▸ Task prompt:
Report each line below that contains the string "party", copying the whole line. Case counts, so uppercase and lowercase letters are not interchangeable.

▸ Data shown:

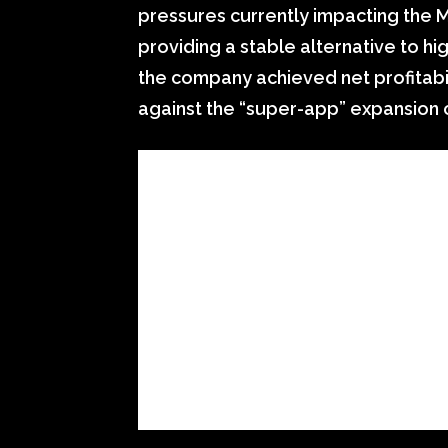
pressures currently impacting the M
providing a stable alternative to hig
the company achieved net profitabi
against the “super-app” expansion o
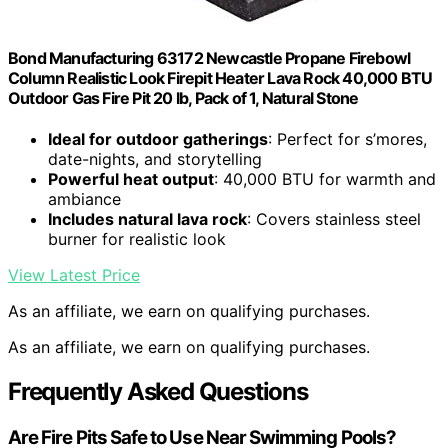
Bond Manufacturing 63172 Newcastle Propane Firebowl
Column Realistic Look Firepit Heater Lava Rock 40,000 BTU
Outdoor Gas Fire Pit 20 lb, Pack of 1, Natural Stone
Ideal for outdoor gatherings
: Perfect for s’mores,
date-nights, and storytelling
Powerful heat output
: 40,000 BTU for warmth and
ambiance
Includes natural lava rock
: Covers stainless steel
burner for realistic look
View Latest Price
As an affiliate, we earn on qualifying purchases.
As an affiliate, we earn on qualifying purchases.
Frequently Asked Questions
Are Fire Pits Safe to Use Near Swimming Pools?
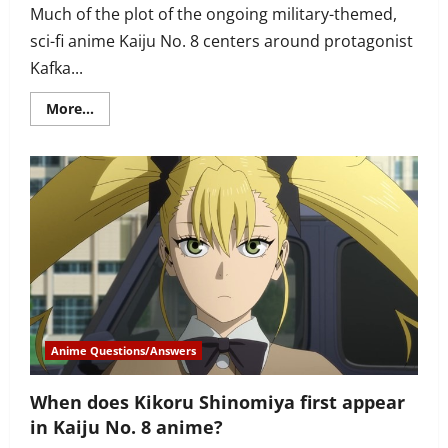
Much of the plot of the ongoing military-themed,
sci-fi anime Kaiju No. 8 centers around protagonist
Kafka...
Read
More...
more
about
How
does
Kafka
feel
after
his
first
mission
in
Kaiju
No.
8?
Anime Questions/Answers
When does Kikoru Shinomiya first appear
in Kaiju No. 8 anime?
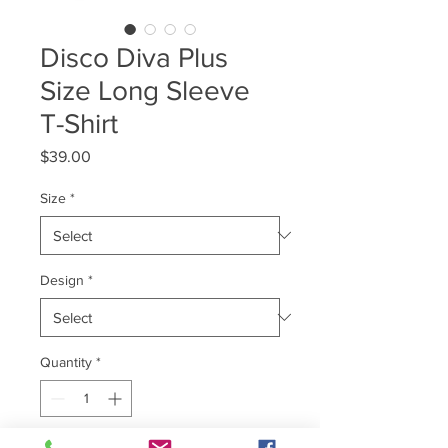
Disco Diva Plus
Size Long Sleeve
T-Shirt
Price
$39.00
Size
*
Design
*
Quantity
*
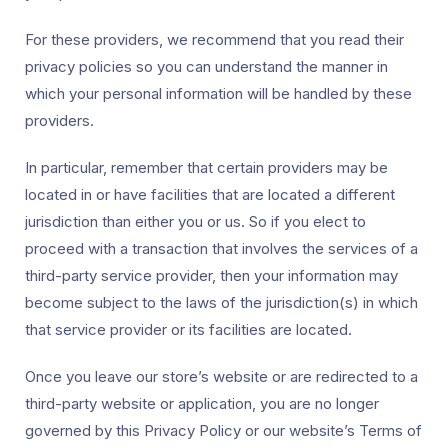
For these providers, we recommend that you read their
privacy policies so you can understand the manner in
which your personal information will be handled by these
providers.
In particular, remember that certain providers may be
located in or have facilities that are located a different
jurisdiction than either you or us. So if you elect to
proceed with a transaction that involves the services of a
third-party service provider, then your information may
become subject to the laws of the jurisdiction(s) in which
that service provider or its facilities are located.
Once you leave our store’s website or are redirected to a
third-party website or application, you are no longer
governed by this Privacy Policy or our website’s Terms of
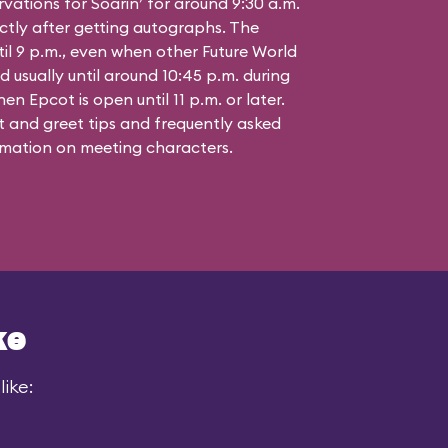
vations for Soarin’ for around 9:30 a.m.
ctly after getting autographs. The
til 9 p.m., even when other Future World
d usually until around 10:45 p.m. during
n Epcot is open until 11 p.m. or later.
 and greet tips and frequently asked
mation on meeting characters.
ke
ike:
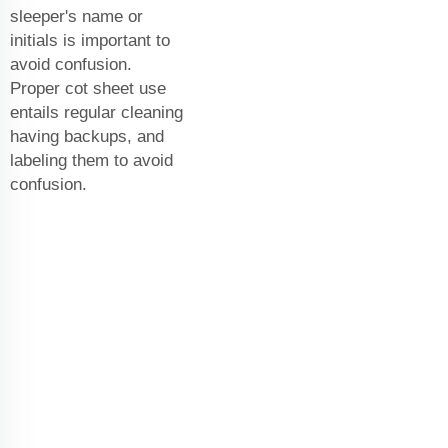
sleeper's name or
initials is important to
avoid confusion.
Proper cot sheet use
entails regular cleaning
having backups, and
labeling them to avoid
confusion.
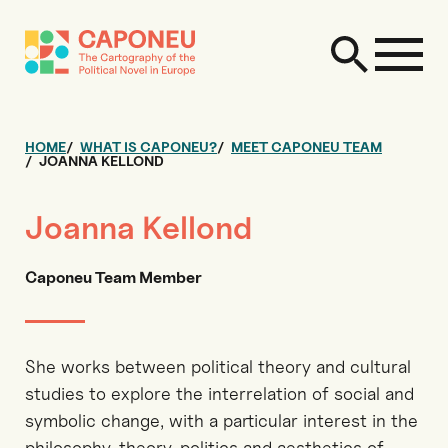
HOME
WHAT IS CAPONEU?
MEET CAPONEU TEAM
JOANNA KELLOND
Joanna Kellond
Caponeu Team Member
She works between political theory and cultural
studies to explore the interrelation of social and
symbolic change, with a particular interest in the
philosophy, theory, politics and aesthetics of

* * *

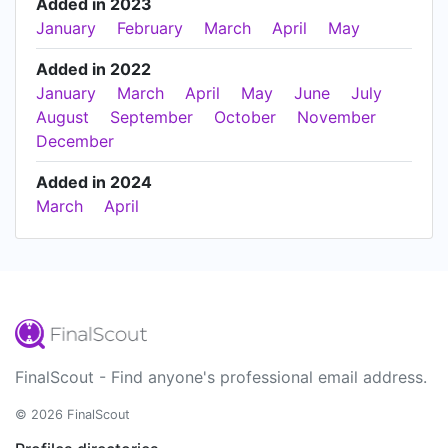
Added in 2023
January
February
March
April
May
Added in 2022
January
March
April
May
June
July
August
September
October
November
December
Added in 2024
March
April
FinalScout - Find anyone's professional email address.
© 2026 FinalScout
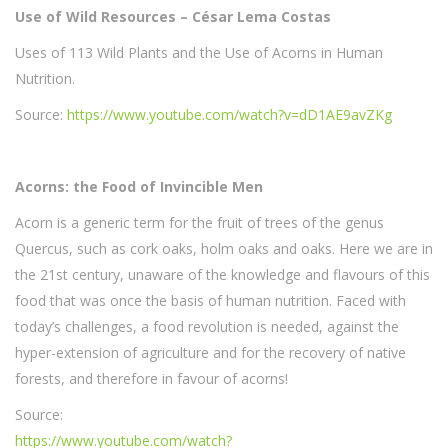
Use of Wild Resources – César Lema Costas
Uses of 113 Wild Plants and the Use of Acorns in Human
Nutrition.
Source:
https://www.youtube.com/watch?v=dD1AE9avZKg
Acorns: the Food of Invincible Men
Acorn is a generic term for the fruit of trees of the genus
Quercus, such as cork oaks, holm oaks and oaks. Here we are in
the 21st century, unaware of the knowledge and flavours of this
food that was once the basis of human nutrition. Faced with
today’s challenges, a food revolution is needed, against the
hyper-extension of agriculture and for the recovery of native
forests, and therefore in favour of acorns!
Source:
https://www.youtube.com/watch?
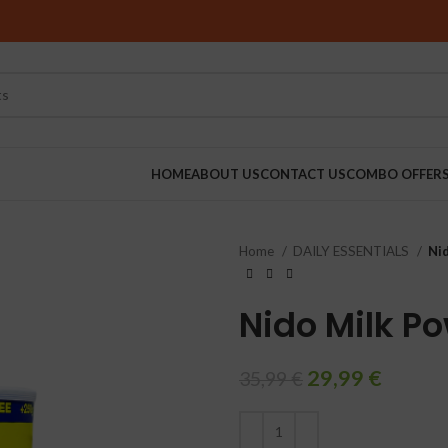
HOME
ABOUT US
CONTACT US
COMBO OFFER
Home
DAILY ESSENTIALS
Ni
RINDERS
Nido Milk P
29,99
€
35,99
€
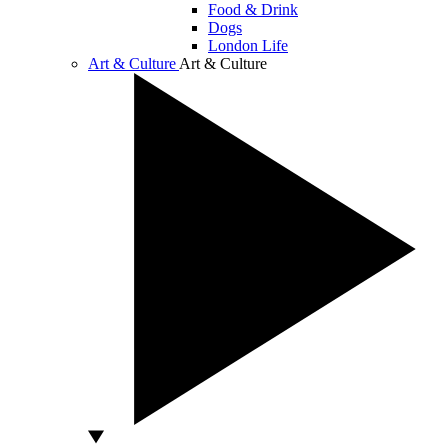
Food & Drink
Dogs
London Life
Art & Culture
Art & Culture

▸ Reply to the exercise:
third-party service provider, then your information may
third-party website or application, you are no longer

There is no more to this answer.